Les relations avec le Saint-Siège
Et nous voici arrivés aux relations avec le Saint-Siège. Mes récents entretiens avec Son Excellence Mgr Mamberti et le cardinal Tauran m’ont fait comprendre qu’il y a de grandes chances pour que nous puissions collaborer. La visite du cardinal Tauran en Iran pour la septième session du Colloque interreligieux entre Église catholique et islam en est la preuve. Nous portons avec le Saint-Siège le même jugement sur d’importantes questions mondiales. Un des problèmes qui afflige l’humanité est l’éloignement de la religion. Le Saint-Siège et nous-mêmes notons qu’augmente la distance entre société et religion, qu’il existe parfois une phobie de la religion, comme, par exemple, dans le projet du pasteur américain qui voulait brûler sur le bûcher des exemplaires du Coran. Le Saint-Siège a, en la personne du cardinal Tauran, adopté une claire position de condamnation en neutralisant l’initiative de ce monsieur, tandis que, malheureusement, certaines autorités européennes décernent un prix à des personnages qui offensent l’islam et la religion en général. C’est une voie dangereuse. Il faut pour empêcher de tels actes un engagement commun. Nous avons partagé la déclaration finale du Synode des évêques du Moyen-Orient au sujet du jugement sur l’occupation des terres d’autrui et sur la nécessité d’un désarmement nucléaire mondial.

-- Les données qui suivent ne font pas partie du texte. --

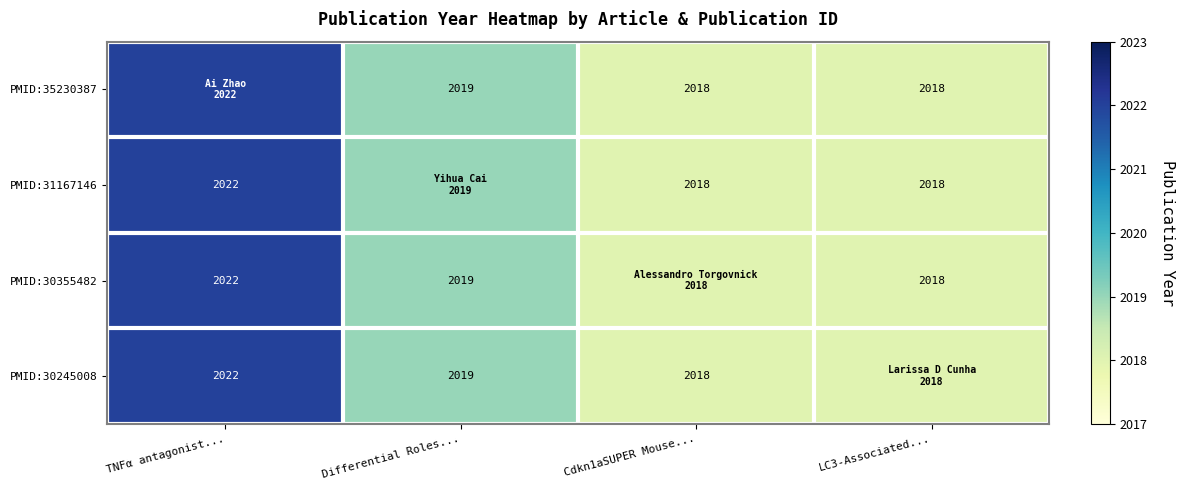

The PMID:35230387 series shows 3253 at Cdkn1aSUPER Mouse.... True or false?

False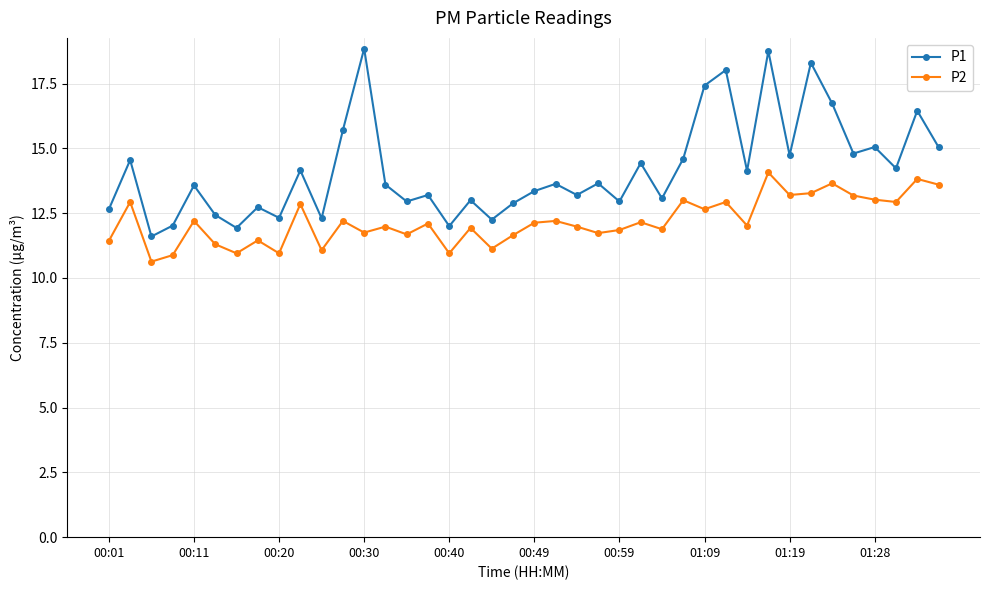

What is the average value of the P2 series?

12.2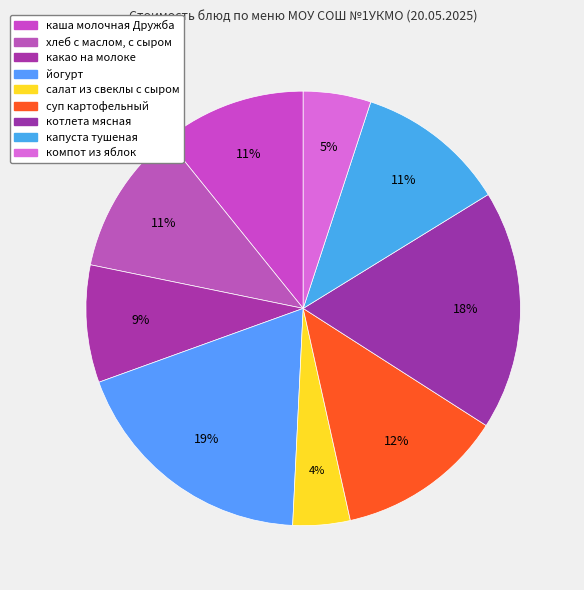

Count the number of slices in the pie.

9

Nous accueillons favorablement le dialogue entre islam et christianisme. Les minorités religieuses doivent être respectées. De même que nous nous attendons à ce que les droits des minorités islamiques en Europe soient respectés, de même il est évident que les minorités chrétiennes présentes au Moyen-Orient et dans d’autres pays doivent être elles aussi respectées. Nous insistons sur la coexistence pacifique fondée sur le respect: l’Iran constitue un exemple de coexistence pacifique entre musulmans et chrétiens. Ces derniers, de même d’ailleurs que les juifs, jouissent d’un respect total et ont leurs représentants au Parlement, leurs églises et leurs synagogues, ils jouissent de la liberté de culte. Ce devrait être la même chose partout dans le monde.

La question de la Turquie
Nous savons que certains pays européens s’opposent à l’entrée de la Turquie dans l’Union européenne. Nous devons être réalistes. Nous savons que cette opposition a des motivations historiques qui nous ramènent au temps des Ottomans… Mais la réalité d’aujourd’hui a créé des conditions qui pourraient permettre à la Turquie de devenir un État membre. La question est de savoir si cela est dans l’intérêt de l’Europe. Certes, la présence de la Turquie dans l’Union européenne aidera cette dernière à mieux comprendre le monde islamique. Et, tout bien considéré, cette présence est dans l’intérêt de l’Union européenne. Malgré les réserves de certains pays.